Professor Kevin McConway, Professor of Applied Statistics, The Open University, said:
“While it’s good to see attempts to evaluate so-called ‘alternative’ treatments using the same approach as is used for more conventional treatments, this study has several features that complicate the picture. It’s a small study, with 91 participants in total. They were recruited through newspaper adverts and pamphlets, and people who respond to such ads may not even be typical of the Korean public, let alone other populations. Study participants were allocated to the three treatments (two different kinds of acupuncture, and sham treatment) at random, which is of course appropriate, but in one respect the randomisation did not turn out helpfully – there were quite large differences in age between the treatment groups, with the sham-treatment people being eight years older, on average, than those in one of the acupuncture treatment groups. (The researchers did try to allow for this in analysing the data, but that cannot always be done perfectly.)

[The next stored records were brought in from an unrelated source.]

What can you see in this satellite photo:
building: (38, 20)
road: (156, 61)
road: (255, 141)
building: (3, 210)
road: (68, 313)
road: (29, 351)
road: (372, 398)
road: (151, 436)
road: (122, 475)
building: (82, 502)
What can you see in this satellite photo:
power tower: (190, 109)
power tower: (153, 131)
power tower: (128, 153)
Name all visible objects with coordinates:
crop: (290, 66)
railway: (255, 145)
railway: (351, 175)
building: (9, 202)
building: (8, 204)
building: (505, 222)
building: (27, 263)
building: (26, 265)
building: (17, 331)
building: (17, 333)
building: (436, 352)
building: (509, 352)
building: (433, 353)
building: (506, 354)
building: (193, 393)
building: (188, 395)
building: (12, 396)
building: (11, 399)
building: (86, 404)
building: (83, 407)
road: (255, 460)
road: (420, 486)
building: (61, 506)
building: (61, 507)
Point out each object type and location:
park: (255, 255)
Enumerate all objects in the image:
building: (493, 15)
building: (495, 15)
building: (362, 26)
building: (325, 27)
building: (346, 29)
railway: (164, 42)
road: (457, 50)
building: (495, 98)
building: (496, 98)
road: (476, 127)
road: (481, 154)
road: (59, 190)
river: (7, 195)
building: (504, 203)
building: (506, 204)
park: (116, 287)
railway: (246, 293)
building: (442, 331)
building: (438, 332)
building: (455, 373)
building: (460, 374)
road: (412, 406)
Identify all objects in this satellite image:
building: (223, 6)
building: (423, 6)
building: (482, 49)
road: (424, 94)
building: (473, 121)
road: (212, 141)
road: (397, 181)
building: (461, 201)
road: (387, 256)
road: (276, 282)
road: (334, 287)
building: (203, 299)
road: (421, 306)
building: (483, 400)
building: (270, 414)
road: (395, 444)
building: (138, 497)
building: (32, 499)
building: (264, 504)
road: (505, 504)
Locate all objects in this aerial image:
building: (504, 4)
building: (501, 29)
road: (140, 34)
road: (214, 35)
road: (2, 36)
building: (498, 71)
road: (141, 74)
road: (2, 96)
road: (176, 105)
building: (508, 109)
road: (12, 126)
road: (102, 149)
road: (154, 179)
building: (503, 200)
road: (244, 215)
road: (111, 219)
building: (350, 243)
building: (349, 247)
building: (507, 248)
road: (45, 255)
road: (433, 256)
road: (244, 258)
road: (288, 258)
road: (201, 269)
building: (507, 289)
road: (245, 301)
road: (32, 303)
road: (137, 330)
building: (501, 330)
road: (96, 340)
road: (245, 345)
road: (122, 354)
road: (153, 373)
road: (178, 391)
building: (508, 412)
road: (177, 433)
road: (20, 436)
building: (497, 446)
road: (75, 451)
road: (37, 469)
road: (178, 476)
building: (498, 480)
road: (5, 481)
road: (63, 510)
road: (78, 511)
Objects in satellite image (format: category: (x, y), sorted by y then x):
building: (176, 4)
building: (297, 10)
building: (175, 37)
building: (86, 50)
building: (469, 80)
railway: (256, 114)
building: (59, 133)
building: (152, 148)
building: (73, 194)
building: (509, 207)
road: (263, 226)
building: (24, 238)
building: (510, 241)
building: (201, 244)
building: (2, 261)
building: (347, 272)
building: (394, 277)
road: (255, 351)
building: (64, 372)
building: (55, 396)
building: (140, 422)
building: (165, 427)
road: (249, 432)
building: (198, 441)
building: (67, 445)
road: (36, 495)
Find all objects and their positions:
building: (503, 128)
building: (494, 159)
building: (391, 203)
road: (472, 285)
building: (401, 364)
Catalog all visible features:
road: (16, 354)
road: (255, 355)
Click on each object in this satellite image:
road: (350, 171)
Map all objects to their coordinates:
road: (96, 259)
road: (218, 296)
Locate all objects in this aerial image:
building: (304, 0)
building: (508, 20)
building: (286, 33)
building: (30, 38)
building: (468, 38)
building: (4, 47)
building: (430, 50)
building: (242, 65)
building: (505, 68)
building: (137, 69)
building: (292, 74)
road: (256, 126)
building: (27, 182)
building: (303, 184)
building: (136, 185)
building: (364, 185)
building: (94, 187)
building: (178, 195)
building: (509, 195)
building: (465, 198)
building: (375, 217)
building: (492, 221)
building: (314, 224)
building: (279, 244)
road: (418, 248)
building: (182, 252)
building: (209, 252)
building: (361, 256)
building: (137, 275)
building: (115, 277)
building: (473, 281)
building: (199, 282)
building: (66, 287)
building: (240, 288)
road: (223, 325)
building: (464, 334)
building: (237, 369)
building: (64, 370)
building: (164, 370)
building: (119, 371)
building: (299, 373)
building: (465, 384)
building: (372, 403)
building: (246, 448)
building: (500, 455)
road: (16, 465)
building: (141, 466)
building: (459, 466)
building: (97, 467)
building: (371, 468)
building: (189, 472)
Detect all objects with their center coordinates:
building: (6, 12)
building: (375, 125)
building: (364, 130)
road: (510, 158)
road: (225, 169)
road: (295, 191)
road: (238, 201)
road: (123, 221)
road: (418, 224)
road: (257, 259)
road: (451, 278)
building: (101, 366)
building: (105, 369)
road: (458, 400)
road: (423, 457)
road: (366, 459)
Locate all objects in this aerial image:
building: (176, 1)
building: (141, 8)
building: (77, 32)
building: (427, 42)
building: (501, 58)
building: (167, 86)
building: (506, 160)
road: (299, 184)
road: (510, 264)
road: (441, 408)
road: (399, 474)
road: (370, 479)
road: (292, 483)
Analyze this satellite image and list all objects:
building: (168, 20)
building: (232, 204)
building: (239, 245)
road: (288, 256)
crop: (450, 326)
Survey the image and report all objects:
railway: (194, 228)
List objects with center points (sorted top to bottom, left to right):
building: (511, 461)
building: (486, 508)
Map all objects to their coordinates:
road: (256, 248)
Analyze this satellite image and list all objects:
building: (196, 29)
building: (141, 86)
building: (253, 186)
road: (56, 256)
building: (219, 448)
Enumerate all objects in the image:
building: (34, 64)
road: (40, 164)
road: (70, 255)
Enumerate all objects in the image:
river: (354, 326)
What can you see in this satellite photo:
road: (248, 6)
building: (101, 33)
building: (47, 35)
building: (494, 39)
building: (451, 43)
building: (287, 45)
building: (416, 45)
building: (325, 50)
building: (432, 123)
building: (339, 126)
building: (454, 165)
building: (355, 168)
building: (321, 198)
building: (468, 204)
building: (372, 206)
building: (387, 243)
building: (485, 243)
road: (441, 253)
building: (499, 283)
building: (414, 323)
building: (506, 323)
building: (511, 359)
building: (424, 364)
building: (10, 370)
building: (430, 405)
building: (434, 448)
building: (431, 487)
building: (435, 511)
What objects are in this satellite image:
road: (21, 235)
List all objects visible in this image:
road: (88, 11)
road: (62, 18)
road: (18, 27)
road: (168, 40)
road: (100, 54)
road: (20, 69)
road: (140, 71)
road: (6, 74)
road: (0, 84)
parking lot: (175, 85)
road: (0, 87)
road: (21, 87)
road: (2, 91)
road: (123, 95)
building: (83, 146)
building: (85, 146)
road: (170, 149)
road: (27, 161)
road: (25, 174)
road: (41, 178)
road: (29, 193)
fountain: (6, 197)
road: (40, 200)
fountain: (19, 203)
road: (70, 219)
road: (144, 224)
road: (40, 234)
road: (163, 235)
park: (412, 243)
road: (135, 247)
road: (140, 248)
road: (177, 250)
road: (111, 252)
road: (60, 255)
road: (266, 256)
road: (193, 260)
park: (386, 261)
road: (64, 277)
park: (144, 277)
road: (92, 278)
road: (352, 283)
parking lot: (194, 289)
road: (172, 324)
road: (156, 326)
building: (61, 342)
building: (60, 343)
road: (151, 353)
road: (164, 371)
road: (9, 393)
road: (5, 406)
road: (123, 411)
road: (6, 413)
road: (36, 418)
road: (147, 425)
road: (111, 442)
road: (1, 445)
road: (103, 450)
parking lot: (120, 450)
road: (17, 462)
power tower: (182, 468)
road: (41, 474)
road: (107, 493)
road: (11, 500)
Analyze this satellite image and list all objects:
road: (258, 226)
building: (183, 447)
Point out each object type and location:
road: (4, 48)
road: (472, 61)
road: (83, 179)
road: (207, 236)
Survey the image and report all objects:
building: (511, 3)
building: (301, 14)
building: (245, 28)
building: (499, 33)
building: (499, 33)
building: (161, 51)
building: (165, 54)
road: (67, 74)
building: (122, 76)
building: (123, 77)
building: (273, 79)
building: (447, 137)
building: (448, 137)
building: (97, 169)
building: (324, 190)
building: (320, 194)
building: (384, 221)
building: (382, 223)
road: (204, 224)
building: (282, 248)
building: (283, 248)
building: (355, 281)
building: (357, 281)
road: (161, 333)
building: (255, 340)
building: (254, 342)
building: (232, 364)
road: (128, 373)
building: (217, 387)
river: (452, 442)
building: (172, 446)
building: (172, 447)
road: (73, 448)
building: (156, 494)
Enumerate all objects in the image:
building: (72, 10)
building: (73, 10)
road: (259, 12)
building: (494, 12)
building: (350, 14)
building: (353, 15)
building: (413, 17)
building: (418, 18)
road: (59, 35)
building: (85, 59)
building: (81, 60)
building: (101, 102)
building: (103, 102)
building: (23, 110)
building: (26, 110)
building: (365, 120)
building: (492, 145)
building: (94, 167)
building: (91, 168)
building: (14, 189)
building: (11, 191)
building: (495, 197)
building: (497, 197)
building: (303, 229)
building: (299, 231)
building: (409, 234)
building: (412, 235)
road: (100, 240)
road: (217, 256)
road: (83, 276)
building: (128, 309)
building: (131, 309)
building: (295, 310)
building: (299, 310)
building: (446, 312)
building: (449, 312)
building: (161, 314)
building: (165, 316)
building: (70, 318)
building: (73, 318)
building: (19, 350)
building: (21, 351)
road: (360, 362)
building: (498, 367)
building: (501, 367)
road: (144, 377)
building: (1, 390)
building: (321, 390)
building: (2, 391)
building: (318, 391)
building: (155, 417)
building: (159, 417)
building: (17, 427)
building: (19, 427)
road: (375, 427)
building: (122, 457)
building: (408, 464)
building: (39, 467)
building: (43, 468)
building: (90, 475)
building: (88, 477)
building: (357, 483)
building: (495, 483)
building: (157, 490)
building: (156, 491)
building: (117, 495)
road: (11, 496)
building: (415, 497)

“Many participants – over a third of those who started the study – did not complete the treatment, and the main results do not take this into account. The study lasted only 8 weeks, which is not long when it comes to a long-term issue like being overweight – it tells us nothing about what might happen after 8 weeks, and the world is full of weight-loss treatments that have no demonstrable longer-term effect. Half of the participants in the sham treatment group dropped out of the study before the 8 week treatment finished – that’s more than in the acupuncture groups, though even in those, about 30% did not finish the study. Overall, the drop-out rate is pretty high and that again makes the results harder to interpret. (Note that the press release reports the number of dropouts incorrectly – it says there were 24 in all, but the paper itself makes it clear there were actually 33 (15 in the sham-treated group and 9 in each of the two acupuncture groups), so that 36% of those who started did not last out the full 8 weeks.
“It’s not surprising that participants in all three groups lost weight on average during the study – their diet was somewhat restricted. The average weight loss in the acupuncture groups wasn’t huge – about 4kg over 8 weeks – but that is in accord with NHS recommendations on safe rates of weight loss, 0.5 to 1 kg per week. The question of what actually caused the average differences in body mass index (BMI), weight and body fat between the acupuncture groups and the sham-treatment group is not easy to unpick, and the age difference between the groups doesn’t help.
“In randomised clinical trials like this, it’s standard good practice to ‘blind’ the participants, that is, as far as possible to disguise from them which treatment they are receiving. In this study the ‘blinding’ was done by using sham treatment – but in the other groups, the acupuncture needles remained in place for a week at a time, while they were removed immediately in the sham-treatment group. It is possible the participants could feel which treatment they had (the researchers point out that they did not check for this possibility, or, apparently, ask the participants at the end of the study which treatment they thought they had received.)”
‘Randomised clinical trial of five ear acupuncture points for the treatment of overweight people’ by Sujung Yeo et al. published in Acupuncture in Medicine on Monday 16 December 2013.